His wife has her own fears about being alone so often as he’s off at work or trying to find work. It leaves her by herself taking care of their degrading home and watching over their kids in a society with a poor support system. She has no one to turn too aside from the humiliating charity of neighbors.

Then, last but not least is little Apu and while he might not be our main character — all the family play equally important roles — it’s his point of view that’s most accessible. Ray clings to his face with soft zooms or closeups catching his reactions to all sorts of events. Young Apu peers at the world inquisitively with steely eyes. Very rarely does he speak but he’s a constant observer of the everyday.

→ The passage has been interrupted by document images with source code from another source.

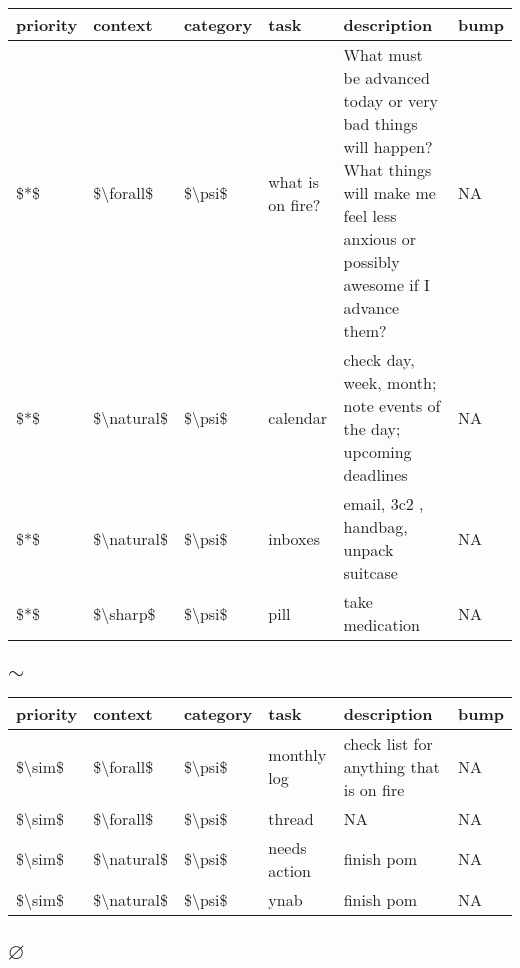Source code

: \documentclass[]{book}
\begin{document}
\begin{tabular}{l|l|l|l|l|l}
\hline
priority & context & category & task & description & bump\\
\hline
\$*\$ & \$\textbackslash{}forall\$ & \$\textbackslash{}psi\$ & what is on fire? & What must be advanced today or very bad things will happen? What things will make me feel less anxious or possibly awesome if I advance them? & NA\\
\hline
\$*\$ & \$\textbackslash{}natural\$ & \$\textbackslash{}psi\$ & calendar & check day, week, month; note events of the day; upcoming deadlines & NA\\
\hline
\$*\$ & \$\textbackslash{}natural\$ & \$\textbackslash{}psi\$ & inboxes & email, 3c2 , handbag, unpack suitcase & NA\\
\hline
\$*\$ & \$\textbackslash{}sharp\$ & \$\textbackslash{}psi\$ & pill & take medication & NA\\
\hline
\end{tabular}

\hypertarget{sim}{%
\subsection{\texorpdfstring{\(\sim\)}{\textbackslash{}sim}}\label{sim}}

\begin{tabular}{l|l|l|l|l|l}
\hline
priority & context & category & task & description & bump\\
\hline
\$\textbackslash{}sim\$ & \$\textbackslash{}forall\$ & \$\textbackslash{}psi\$ & monthly log & check list for anything that is on fire & NA\\
\hline
\$\textbackslash{}sim\$ & \$\textbackslash{}forall\$ & \$\textbackslash{}psi\$ & thread & NA & NA\\
\hline
\$\textbackslash{}sim\$ & \$\textbackslash{}natural\$ & \$\textbackslash{}psi\$ & needs action & finish pom & NA\\
\hline
\$\textbackslash{}sim\$ & \$\textbackslash{}natural\$ & \$\textbackslash{}psi\$ & ynab & finish pom & NA\\
\hline
\end{tabular}

\hypertarget{varnothing}{%
\subsection{\texorpdfstring{\(\varnothing\)}{\textbackslash{}varnothing}}\label{varnothing}}
\end{document}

He’s the herald of letters which come few and far between when his father is away. He and Durga frolick around the train tracks as the belching locomotive passes by. He gets into his sister’s humble cache of foil in her toy box to craft a prince’s crown. Then shares sleeping quarters with his sister in their meager lean-to that looks like it will all but collapse in the wake of the rainy season.

Certainly, there are dramatic turns in the broader story of this family unit but they are rooted in the real-life events that we experience in the day-to-day. Debts to pay off. Saving face with the neighbors who needlessly gossip. Family members passing away. Husbands gone with barely a word because lines of communication are difficult. The innate desire to want more out of life even if it’s a simple home to call your own and a better future for your kids.

What makes Pather Panchali resonate to the very last frame as we watch this family move on to the next stage in their life, is not how different they are from us. It’s how similar. Because, yes, this is a picture of an impoverished Indian family but it no doubt can speak into any person’s life who is willing to be open to its story like an inquisitive child. Ready and willing to see the world for all its innumerable complexities both the sorrowful and the joyously light.